Keep the site down until you've got your backup and built the disk. Those two disks currently in the server that were part of the original 4 disk raid are the ones I would be worried about. Expect them to fail soon. Also the older the 'new' disks are the greater the chance they have been damaged by accident while in storage... So I without being sure of their provenance would be quite nervous until I have a backup onto a known good disk.
Cheers, sounds like good advice.
Only thing I'm confused on is the disks in the server, and risk of failure. The original 4 were brand new in September. They are not old. I brought 2 brand new ones today. Can you explain the risk of failure in the other two, when my belief is the damage to the current two is a power failure this morning, perhaps corrupting data, rather then damaged or old disks?

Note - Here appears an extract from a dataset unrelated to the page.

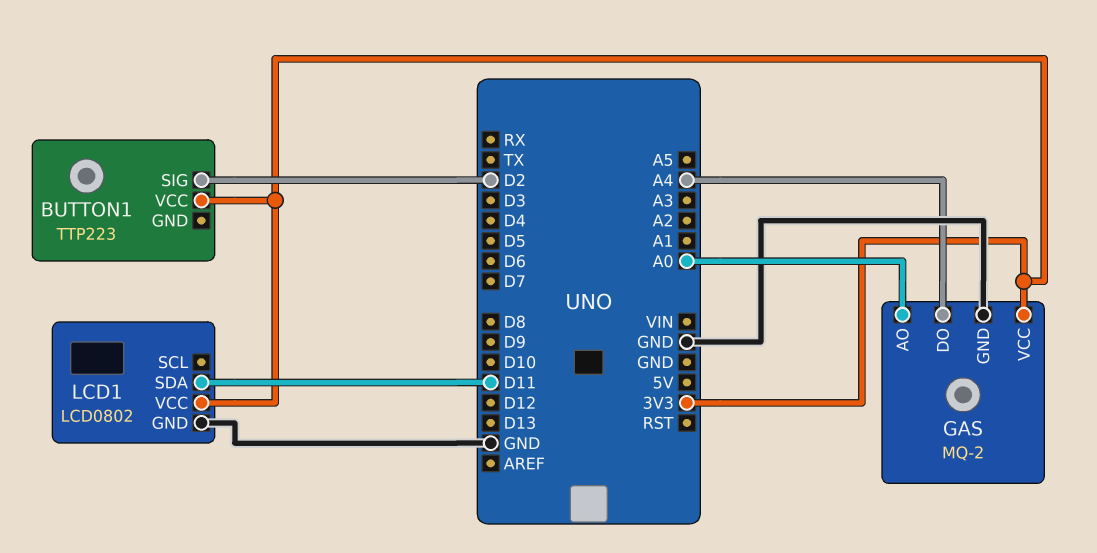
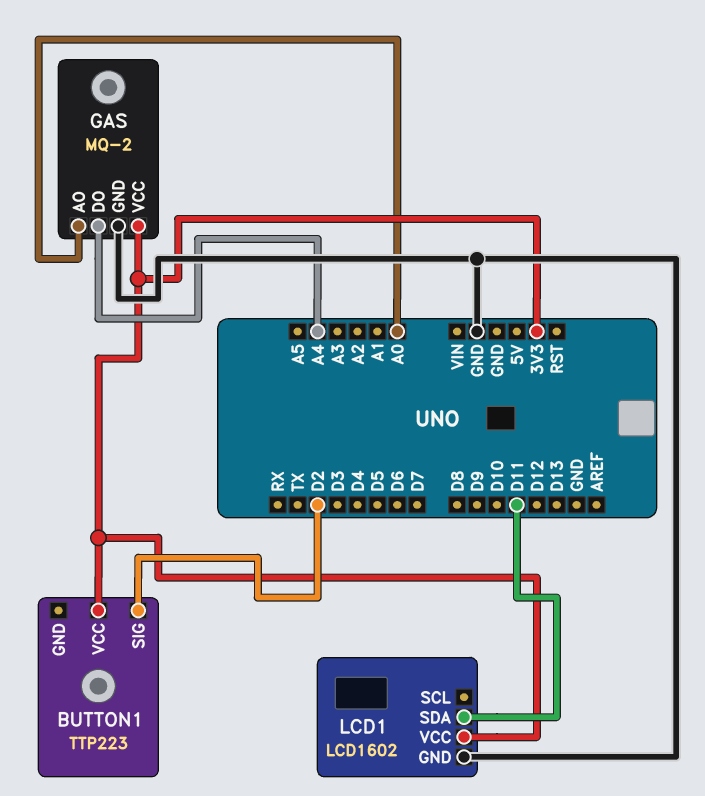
LCD1: LCD0802 -> LCD1602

An update: I checked yesterday's backup I tried that hung on 99% and it had all the files, so then I went straight ahead and rebuilt the array. All working better now... Veeam still hanging - but I have ordered a new NAS for Monday for backups and will sort something then, for now we have backups of all stuff, including emails and the array back and working.
Also plugged the server into the battery backup slot on the UPS and not the surge only side. Really should have checked that when we installed the server... But assumed it was already in there!!! Never again!
Time to breathe again!
For DCs - a second DC is good, but not foolproof. Get a bare-metal backup solution in place for it too - Windows Server Backup can do this to a USB disk if you want to do it cheaply. I'm planning on having an iSCSI target on a decent Synology NAS for all of my server backups in a remote location for DR.
Yeah, going to look to do a windows backup, but if it's a hypervhost (one of our schools are part of a failover cluster) will it try and backup the VMs as well? Or can you tell it not too?
Don't run Hyper-V myself, but Windows Server Backup has a number of selectable options for the backup job. You could just exclude the VM storage location too.